Transporting Prisoners to Iraqi Jails to Avoid Media & Legal Scrutiny
"There is a huge number of [secret prisoners] being held in Iraq, and one of the intriguing aspects of this that doesn't get much reporting is that the US is bringing people into Iraq from elsewhere to hold them there, simply because that keeps [the media and lawyers] away from the prisoners so they can't get any sort of legal rights," reports British attorney Clive Stafford Smith.
Guest: Clive Stafford Smith, British born lawyer for over fifty detainees in Guantanamo Bay. He is the legal director of the UK charity Reprieve and has defended prisoners on death row for over twenty years. He is the author of Eight O'Clock Ferry to the Windward Side: Seeking Justice in Guantanamo Bay.
AMY GOODMAN: A military judge has postponed the first war crimes tribunal at Guantanamo to allow a Supreme Court ruling to be made on the right of prisoners to challenge their detention in civil courts. The trial against Osama bin Laden's former driver, Salim Ahmed Hamdan, was scheduled to start on June 2nd. Navy Captain Keith Allred ruled on Friday the trial should be delayed seven weeks, until July 21st, in case the Supreme Court ruling affects his case.
The court is considering a challenge to a provision of the Military Commissions Act of 2006 that denies Guantanamo prisoners the right to file petition of habeas corpus. It marks the third time the Supreme Court has examined the rights of prisoners held at Guantanamo. A ruling is expected June 30th.
In a separate ruling, the judge ordered a psychiatric evaluation for Hamdan to determine if he is competent to stand trial. A psychiatrist hired by his lawyers found he suffers from depression, post-traumatic stress disorder, and can't participate in his defense. The military says he has no signs of any problems.
The US holds about 270 prisoners at Guantanamo now and has said it plans to bring about eighty before the tribunals, the first to be held by the United States since World War II.
Clive Stafford Smith is a British attorney who represents more than fifty of the prisoners at Guantanamo, legal director of the UK charity Reprieve and author of Eight O'Clock Ferry to the Windward Side: Seeking Justice in Guantanamo Bay. He is testifying on Tuesday before the House Committee on Foreign Relations about Guantanamo Bay. He joins from Washington, D.C.
Welcome to Democracy Now! again, Clive Stafford Smith.

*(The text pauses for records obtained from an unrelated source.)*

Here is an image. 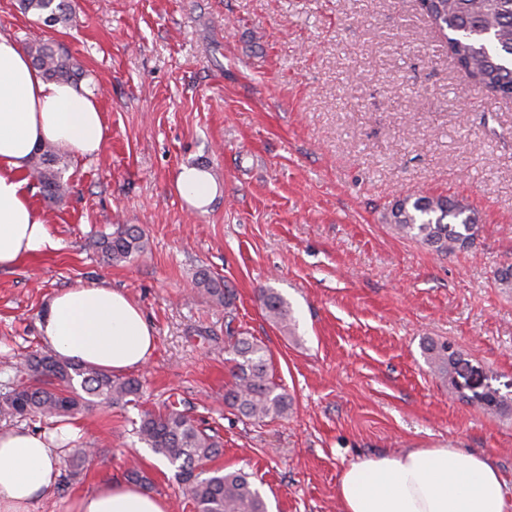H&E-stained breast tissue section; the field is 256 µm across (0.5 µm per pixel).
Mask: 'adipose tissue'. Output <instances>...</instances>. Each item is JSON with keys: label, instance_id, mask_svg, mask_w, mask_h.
Instances as JSON below:
<instances>
[{"label": "adipose tissue", "instance_id": "ef3b65f1", "mask_svg": "<svg viewBox=\"0 0 512 512\" xmlns=\"http://www.w3.org/2000/svg\"><path fill=\"white\" fill-rule=\"evenodd\" d=\"M48 143L98 155L105 123L97 100L84 86L46 80L23 47L0 34V269L58 247L23 179ZM176 187L199 210L218 193L206 170L189 165L179 168ZM39 329L50 351L115 374L144 365L155 348L140 308L101 285L55 293ZM78 433L71 424L0 429V512H31L58 483L62 442ZM336 498L341 512H512L496 463L448 447L362 457L343 470ZM67 512H168V504L138 485L105 481L74 493Z\"/></svg>", "mask_w": 512, "mask_h": 512}]
</instances>
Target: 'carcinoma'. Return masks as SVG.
I'll use <instances>...</instances> for the list:
<instances>
[{"mask_svg": "<svg viewBox=\"0 0 512 512\" xmlns=\"http://www.w3.org/2000/svg\"><path fill=\"white\" fill-rule=\"evenodd\" d=\"M18 2L23 13H36L46 27L65 26L75 13L72 0ZM420 6L445 37L448 54L458 67L470 70L480 89L512 98V0H421ZM27 53L49 80L76 84L83 77L82 68L46 39L28 43ZM59 163L56 146L47 144L40 148L31 170L44 199L50 202L62 200L67 190ZM390 221L398 232L445 255L471 247L479 232L469 208L443 195L399 199L391 207ZM148 247L147 235L137 224H119L99 242L103 257L113 264L140 257ZM196 285L214 304L232 307L233 293L224 279L201 269ZM260 298L268 320L293 332L288 302L272 288L260 290ZM229 339L233 384L224 394V405L258 422L287 415L290 399L287 393L277 392L266 347L241 332L229 333ZM424 354L431 369L444 378L458 362L457 350L446 340L428 341ZM140 388L135 378H119L49 352L35 353L0 389V420L70 417L94 407L127 403L138 396ZM138 433L154 452L178 465V479L196 512H268L250 474L210 467L220 455L221 437L215 431L207 432L187 413L175 406L148 412L141 418ZM87 456L85 448L69 454L67 478L79 475Z\"/></svg>", "mask_w": 512, "mask_h": 512, "instance_id": "obj_1", "label": "carcinoma"}]
</instances>
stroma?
<instances>
[{
  "mask_svg": "<svg viewBox=\"0 0 512 512\" xmlns=\"http://www.w3.org/2000/svg\"><path fill=\"white\" fill-rule=\"evenodd\" d=\"M0 34L58 44L106 126L99 155L64 152L62 201L26 185L59 246L0 270V384L45 351L47 302L79 283L123 291L156 338L131 372L135 402L76 415L95 453L33 512H66L134 462L170 512H195L136 433L173 399L220 435L215 466L254 474L269 512H339L345 466L408 448L485 453L512 491V412L476 400L512 404V288L494 279L512 264V99L477 91L418 0H77L73 25L53 28L0 0ZM184 164L220 187L207 211L176 189ZM417 194L469 204L474 246L444 255L397 234L390 208ZM119 224L149 250L111 265L98 241ZM202 268L232 309L195 286ZM263 288L288 300L293 334L266 318ZM232 330L269 350L285 417L225 407ZM430 338L457 347L451 380L431 371Z\"/></svg>",
  "mask_w": 512,
  "mask_h": 512,
  "instance_id": "stroma-1",
  "label": "stroma"
}]
</instances>
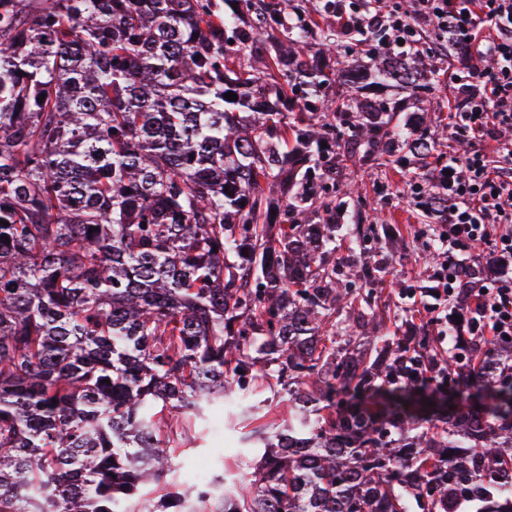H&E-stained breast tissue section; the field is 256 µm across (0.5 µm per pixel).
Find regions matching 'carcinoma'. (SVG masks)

CLIVE STAFFORD SMITH: Well, thank you very much for having me again.
AMY GOODMAN: Can you talk about the significance of the Hamdan case?

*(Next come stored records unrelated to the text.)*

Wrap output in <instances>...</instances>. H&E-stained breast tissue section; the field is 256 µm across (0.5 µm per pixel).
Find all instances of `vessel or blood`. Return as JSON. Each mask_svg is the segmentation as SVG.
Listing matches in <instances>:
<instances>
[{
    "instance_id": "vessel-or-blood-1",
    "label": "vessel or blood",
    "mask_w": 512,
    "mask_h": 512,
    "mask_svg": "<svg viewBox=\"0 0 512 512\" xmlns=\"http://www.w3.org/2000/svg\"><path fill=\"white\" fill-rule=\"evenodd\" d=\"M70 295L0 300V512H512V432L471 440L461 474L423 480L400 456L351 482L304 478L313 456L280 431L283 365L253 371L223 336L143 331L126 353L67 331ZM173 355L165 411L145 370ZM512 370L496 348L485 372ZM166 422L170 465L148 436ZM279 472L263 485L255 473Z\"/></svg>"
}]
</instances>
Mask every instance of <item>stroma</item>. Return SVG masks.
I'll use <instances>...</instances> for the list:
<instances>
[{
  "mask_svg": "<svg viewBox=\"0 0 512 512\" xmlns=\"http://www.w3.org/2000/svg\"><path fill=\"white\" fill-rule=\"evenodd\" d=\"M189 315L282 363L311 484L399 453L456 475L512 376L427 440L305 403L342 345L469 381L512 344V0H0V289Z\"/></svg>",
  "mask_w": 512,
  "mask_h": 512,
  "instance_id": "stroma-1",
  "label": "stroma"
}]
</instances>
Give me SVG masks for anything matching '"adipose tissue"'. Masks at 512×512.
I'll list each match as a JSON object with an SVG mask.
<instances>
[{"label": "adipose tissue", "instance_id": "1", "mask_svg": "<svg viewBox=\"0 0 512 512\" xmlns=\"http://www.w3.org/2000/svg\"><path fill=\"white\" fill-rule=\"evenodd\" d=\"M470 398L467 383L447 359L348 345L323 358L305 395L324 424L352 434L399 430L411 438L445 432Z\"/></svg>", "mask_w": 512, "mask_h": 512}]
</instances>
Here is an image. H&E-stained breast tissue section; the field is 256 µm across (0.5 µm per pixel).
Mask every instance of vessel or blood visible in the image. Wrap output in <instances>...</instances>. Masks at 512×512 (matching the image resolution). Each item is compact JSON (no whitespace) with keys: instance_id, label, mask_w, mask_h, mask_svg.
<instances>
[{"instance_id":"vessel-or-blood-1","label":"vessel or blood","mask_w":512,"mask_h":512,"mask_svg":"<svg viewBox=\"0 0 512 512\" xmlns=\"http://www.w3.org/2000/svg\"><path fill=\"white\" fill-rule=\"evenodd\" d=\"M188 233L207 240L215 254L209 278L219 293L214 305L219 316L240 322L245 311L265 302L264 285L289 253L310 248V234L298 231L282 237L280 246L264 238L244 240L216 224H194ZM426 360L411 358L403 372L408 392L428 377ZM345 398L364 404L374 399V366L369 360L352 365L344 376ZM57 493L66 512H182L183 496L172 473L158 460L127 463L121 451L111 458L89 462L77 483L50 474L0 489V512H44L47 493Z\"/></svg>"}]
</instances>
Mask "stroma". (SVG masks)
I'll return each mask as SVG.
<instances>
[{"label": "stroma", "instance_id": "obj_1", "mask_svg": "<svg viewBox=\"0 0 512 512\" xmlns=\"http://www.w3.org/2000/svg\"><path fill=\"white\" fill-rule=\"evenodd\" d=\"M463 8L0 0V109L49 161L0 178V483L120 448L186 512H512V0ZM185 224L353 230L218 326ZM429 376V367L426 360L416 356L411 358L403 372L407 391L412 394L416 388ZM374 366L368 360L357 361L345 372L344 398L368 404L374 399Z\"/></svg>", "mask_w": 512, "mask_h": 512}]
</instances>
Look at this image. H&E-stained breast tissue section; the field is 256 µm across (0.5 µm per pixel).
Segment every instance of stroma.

CLIVE STAFFORD SMITH: Well, of course, the Hamdan case has dragged on and on and on, and it's, I think, highlighted the mess that Guantanamo Bay is in down there. And really, the most eloquent spokesperson on that is not me; it's Colonel Morris Davis, who was the chief prosecutor of the process until he resigned recently, the chief military prosecutor in Guantanamo Bay.
And he had three criticisms, and he recently testified in Guantanamo about his criticisms. One is that the process is rigged. He said that he been told by a senior Bush administration official that there would be and there could be no acquittals in Guantanamo. In other words, everyone has to be convicted. He also said that there was intense politicization of the process. And indeed, Judge—the judge, Captain Allred, prohibited some of the senior offices, including Brigadier General Hartmann, from having any more role in the process, because they were basically telling everyone what to do. And I think the third one is the most important, which is that Colonel Davis said we really ought to ban the use of evidence that's been extracted through abuse and torture, such as waterboarding, from Guantanamo trials, because it's still being used down there. And then, indeed, one of my clients, Benyam Mohammed, it's all they have got on him, is evidence that they extracted from him after taking him to Morocco and torturing him with a razor blade to his genitals. So this is just a—it's a farce.